■ **PASSAGE PROVIDED**:
☆ ☆ ☆

Lord Lytton knew a little of everything, science included. He was indeed not only a marvel of varied productiveness but a consummate student, summing up in his own person all the intellectual interests and tendencies of his time. During his most industrious period, before he had attained Cabinet rank in politics, and before Carlyle’s deeper studies of Fichte and Goethe had familiarized the English public with modes of German thought, Bulwer did more than anyone of his day to educate the average reader on lines, and in subjects, which now seem commonplace, but of which, when the dandy who dashed off Falkland, as Byron dashed off Beppo, had matured into the student who travailed with Rienzi, Englishmen knew nothing.

The mental inquisitiveness and activity of a newly enlightened generation, resolved, like Bacon, to take all learning for its province, finds the reflection of some aspect of itself in every page of Bulwer. The polished conceits, the recondite illustrations drawn from every sphere of human thought or achievement, the similes sometimes as far fetched, and obscurely ingenious as those of Sir Piercie Shafton or of Euphues himself, suggest at times the inspiration of an universally-informed, and precociously-gifted youth who displays his cleverness before it is yet quite disciplined, and parades his patchwork learning before it is fully digested.

In all these things Bulwer was essentially the product and the mirror of the new and eclectically educated Victorian age. He had been a young man of great fashion, a good specimen of that social school of which the younger Disraeli at his Vivian Grey period was a bad specimen. A dandy of the older type through life Lytton remained. Tennyson’s lines in Punch on the padded man who wore the stays, stuck to him throughout life as did Thackeray’s caricatures of Sir Edward Bulwig. People therefore insisted on finding affectations in his manner, and insincerities in his nature.92 He saw his time in its entirety abroad as well as at home more clearly than most of his contemporaries. The reforming zeal and humanitarian spirit of his age were not expressed more powerfully, if to many persons more intelligibly, by Dickens himself than by Lytton.

All the modern masters of English fiction are in their different ways as much the products of that series of movements comprehended in, or grouped round, the French Revolution of the eighteenth century as Byron himself was in England the immediate progeny of that organic upheaval of thought and faith. The year of the accession produced Carlyle’s History of the French Revolution. Four years later, the most powerful picture of these episodes presented by any writer of fiction was given to the world by Bulwer in Zanoni. To the same era of revolutionary influences belonged A Tale of Two Cities, in which Dickens not only illustrated after his own manner the age of Robespierre, but produced a work not inferior in literary art to the Esmond of his great rival. Lytton’s genius impelled him to mysticism, as George Eliot’s associations inclined her to positivism. Both after their own manner dealt with human problems from what they respectively thought the scientific point of view. Add to this that Lytton remained a student annexing new domains of interest, thought and knowledge to the last; that he showed himself the prophet of the new and better France in The Parisians, as he had been the bard of the new England beyond the seas before the curtain fell on the fortunes and the friends of Pisistratus Caxton.

☆ ☆ ☆

■ **RECORDED DATA**:

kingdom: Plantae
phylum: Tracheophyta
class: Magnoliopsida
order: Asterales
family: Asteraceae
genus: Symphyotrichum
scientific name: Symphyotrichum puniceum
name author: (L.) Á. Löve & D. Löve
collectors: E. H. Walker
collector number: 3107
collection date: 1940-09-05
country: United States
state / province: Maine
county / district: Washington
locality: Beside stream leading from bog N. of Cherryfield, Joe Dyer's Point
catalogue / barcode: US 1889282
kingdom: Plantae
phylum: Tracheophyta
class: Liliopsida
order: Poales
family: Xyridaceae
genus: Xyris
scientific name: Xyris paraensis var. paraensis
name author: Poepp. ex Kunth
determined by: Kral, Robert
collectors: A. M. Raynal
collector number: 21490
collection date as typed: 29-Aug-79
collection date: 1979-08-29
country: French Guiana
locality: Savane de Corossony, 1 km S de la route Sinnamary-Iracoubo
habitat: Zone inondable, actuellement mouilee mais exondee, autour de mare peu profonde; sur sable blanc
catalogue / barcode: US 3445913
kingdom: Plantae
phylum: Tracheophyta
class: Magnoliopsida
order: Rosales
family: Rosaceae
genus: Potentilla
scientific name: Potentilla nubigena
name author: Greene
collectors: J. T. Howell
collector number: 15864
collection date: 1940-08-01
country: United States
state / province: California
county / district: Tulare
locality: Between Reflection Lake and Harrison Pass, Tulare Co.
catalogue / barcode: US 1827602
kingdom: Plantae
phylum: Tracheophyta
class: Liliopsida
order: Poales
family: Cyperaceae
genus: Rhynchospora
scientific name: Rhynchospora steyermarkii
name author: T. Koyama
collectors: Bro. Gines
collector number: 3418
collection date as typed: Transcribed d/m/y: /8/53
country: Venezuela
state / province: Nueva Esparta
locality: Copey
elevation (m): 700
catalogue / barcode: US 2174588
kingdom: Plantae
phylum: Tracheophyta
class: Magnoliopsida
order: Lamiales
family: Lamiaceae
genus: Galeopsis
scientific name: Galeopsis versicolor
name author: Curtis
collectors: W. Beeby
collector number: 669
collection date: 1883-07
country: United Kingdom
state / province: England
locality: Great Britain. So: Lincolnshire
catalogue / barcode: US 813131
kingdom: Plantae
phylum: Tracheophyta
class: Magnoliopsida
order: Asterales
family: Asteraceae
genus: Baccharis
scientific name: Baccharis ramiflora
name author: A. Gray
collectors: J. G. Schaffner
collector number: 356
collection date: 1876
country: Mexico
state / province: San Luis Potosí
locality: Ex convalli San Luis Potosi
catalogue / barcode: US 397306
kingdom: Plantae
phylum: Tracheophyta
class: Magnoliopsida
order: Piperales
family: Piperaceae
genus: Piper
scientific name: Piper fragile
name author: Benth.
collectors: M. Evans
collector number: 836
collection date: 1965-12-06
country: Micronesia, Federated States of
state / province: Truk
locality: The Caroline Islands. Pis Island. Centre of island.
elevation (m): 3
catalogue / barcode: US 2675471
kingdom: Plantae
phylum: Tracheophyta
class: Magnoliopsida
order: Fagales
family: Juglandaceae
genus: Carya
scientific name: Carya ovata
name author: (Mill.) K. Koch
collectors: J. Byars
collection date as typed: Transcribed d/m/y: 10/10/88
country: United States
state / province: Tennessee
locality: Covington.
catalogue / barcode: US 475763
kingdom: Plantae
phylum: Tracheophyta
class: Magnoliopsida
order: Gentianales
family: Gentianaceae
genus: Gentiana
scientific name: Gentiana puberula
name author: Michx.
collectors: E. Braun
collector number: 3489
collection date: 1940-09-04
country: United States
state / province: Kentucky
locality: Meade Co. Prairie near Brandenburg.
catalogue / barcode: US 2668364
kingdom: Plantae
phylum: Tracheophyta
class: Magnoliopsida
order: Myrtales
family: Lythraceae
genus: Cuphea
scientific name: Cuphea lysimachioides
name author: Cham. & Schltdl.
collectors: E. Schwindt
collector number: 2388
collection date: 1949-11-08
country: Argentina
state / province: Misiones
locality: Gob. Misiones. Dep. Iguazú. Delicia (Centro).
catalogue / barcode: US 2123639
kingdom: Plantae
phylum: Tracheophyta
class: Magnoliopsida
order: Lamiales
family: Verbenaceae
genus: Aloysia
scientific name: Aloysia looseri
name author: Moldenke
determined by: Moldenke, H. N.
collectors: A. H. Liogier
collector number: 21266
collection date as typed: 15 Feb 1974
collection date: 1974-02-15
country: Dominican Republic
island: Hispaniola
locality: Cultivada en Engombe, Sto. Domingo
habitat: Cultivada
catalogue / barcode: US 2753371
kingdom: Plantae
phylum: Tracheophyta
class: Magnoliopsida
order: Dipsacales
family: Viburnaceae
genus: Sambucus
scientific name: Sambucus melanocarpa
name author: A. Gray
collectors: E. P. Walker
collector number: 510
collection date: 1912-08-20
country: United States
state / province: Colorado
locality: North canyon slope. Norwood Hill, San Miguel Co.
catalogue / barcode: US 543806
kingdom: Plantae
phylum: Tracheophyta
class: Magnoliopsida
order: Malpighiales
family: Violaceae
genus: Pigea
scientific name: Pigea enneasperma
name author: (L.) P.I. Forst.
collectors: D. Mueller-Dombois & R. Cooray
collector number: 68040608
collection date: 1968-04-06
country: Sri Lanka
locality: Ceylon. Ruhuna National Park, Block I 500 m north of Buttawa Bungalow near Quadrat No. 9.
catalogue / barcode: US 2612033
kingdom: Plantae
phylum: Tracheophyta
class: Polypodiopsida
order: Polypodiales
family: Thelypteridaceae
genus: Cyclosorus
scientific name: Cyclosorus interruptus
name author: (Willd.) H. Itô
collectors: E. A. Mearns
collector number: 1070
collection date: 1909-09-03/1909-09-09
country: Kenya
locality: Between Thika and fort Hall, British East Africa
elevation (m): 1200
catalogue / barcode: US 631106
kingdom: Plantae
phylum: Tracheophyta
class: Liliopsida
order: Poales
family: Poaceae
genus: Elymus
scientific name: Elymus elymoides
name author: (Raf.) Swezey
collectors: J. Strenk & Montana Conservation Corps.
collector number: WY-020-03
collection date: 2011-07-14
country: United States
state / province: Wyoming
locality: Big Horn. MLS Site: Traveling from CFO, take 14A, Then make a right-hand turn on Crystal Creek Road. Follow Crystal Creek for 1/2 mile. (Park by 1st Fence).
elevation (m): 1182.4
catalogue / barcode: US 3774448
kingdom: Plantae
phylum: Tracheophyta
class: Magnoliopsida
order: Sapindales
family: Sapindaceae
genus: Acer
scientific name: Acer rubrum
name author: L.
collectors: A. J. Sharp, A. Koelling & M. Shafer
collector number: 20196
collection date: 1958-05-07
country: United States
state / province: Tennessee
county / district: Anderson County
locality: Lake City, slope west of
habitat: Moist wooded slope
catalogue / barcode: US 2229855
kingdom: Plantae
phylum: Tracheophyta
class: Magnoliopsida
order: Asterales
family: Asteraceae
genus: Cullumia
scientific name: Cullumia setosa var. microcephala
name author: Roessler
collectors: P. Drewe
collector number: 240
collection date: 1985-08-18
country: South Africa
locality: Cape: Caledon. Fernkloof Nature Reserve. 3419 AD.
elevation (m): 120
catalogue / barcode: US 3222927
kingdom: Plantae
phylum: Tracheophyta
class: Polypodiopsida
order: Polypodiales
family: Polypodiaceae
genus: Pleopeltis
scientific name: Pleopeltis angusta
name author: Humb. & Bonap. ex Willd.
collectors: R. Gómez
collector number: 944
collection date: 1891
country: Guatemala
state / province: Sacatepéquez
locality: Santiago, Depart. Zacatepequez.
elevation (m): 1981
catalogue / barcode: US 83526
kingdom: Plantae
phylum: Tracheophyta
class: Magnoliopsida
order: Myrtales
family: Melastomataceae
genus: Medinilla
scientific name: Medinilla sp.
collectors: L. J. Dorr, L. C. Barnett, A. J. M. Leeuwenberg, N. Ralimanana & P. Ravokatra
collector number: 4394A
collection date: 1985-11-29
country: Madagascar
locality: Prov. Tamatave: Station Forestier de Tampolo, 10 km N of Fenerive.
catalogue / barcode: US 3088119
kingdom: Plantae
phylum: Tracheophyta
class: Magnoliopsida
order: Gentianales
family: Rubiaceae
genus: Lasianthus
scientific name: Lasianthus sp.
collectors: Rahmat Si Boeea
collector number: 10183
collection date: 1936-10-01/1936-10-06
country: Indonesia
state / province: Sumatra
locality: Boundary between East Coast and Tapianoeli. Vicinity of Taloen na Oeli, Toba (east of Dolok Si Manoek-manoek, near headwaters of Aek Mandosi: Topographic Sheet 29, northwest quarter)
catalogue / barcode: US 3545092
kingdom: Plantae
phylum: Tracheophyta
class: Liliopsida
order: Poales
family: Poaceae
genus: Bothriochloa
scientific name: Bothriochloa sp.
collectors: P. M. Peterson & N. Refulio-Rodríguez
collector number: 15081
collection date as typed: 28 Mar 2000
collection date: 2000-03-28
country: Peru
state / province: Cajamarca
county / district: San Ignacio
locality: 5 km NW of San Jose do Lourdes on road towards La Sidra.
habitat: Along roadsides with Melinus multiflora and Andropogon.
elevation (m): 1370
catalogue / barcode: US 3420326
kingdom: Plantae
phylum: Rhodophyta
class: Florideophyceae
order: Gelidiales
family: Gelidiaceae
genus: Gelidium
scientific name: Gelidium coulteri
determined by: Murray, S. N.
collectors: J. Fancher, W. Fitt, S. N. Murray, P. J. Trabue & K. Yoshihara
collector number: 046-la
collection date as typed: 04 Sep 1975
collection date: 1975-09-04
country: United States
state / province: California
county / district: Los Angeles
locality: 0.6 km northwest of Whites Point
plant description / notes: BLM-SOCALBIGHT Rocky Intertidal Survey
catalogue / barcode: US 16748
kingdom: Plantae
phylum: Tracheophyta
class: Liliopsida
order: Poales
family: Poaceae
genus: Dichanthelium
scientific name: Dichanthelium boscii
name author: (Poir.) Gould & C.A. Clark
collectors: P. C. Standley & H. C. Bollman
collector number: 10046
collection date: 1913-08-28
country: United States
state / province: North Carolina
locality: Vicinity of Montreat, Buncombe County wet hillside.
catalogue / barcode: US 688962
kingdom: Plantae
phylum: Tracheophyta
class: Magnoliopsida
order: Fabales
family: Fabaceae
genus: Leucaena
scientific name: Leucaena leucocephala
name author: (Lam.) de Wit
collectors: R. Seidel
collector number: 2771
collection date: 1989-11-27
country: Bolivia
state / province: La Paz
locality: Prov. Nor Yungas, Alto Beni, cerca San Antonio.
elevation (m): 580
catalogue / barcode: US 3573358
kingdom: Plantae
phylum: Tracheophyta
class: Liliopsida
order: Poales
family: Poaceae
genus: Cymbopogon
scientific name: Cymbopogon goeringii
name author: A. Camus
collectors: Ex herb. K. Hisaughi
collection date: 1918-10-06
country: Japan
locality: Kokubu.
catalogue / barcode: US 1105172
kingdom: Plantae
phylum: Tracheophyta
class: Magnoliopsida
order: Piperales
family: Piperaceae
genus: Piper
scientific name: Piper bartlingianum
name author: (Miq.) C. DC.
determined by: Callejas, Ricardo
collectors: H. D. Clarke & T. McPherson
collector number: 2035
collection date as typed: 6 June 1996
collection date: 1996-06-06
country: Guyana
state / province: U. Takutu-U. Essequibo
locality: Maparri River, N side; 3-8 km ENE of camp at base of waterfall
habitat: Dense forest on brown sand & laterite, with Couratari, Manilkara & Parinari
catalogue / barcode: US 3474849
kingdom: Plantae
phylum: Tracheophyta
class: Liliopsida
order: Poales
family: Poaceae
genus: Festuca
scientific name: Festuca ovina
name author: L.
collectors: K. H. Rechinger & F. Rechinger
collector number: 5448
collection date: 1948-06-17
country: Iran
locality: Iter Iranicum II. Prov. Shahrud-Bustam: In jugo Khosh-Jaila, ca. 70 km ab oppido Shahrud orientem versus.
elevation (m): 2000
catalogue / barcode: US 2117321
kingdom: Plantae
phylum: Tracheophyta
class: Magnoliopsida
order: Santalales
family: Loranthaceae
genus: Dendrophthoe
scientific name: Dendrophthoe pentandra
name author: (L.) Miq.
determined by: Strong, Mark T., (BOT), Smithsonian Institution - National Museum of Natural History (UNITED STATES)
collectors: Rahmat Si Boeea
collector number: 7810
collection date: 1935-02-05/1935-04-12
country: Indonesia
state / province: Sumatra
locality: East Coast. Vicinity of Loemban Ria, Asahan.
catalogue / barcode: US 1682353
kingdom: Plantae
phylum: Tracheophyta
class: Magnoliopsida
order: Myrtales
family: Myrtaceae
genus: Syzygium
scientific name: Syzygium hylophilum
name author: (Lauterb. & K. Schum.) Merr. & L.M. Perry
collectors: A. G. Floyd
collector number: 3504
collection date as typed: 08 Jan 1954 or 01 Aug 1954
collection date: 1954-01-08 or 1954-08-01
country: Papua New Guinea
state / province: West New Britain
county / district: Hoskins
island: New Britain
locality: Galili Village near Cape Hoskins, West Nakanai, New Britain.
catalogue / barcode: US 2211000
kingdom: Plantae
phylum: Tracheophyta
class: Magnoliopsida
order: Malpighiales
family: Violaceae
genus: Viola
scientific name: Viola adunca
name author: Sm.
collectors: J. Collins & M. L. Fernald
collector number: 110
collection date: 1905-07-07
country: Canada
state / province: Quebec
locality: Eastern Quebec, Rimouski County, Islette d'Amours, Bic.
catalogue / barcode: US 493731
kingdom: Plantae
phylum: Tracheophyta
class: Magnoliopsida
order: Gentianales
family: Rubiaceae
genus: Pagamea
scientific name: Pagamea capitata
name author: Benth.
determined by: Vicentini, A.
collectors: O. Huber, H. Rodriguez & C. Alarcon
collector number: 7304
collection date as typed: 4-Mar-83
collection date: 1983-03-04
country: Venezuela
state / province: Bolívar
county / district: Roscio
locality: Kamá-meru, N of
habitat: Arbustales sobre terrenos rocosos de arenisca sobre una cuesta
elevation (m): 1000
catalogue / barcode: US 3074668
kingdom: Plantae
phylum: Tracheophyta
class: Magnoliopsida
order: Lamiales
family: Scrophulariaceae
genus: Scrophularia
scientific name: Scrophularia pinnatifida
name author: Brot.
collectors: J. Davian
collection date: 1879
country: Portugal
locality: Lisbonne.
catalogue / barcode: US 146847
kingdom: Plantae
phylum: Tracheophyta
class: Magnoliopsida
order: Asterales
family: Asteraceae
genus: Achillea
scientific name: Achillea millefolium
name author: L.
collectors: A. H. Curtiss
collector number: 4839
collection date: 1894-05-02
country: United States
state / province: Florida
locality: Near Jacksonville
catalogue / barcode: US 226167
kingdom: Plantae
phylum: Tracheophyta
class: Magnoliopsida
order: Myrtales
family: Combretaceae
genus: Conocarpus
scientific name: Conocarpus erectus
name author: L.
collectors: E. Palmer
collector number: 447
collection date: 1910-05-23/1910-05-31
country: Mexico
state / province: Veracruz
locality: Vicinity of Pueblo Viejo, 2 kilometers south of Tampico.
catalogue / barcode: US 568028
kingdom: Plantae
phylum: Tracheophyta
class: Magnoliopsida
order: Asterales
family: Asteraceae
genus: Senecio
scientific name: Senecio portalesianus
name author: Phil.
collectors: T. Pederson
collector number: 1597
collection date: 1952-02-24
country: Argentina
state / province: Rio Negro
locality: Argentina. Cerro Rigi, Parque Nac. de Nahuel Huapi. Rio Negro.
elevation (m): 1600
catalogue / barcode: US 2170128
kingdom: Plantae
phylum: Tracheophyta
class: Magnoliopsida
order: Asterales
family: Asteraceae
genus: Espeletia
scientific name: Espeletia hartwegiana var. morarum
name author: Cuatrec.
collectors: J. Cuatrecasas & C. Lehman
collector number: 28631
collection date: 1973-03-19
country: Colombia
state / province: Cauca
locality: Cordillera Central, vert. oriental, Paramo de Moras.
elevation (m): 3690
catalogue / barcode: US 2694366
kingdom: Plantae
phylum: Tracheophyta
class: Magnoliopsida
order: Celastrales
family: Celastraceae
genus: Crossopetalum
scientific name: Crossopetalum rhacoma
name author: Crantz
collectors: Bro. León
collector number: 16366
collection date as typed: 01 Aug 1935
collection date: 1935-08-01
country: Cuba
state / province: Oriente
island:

☆ ☆ ☆

■ **WHAT TO WORK ON**:
Please set down, word for word, the stretch of the passage on Lord Lytton from "In all these" through "than by Lytton.". The records are separate from the passage on Lord Lytton.

■ **SOLUTION**:
In all these things Bulwer was essentially the product and the mirror of the new and eclectically educated Victorian age. He had been a young man of great fashion, a good specimen of that social school of which the younger Disraeli at his Vivian Grey period was a bad specimen. A dandy of the older type through life Lytton remained. Tennyson’s lines in Punch on the padded man who wore the stays, stuck to him throughout life as did Thackeray’s caricatures of Sir Edward Bulwig. People therefore insisted on finding affectations in his manner, and insincerities in his nature.92 He saw his time in its entirety abroad as well as at home more clearly than most of his contemporaries. The reforming zeal and humanitarian spirit of his age were not expressed more powerfully, if to many persons more intelligibly, by Dickens himself than by Lytton.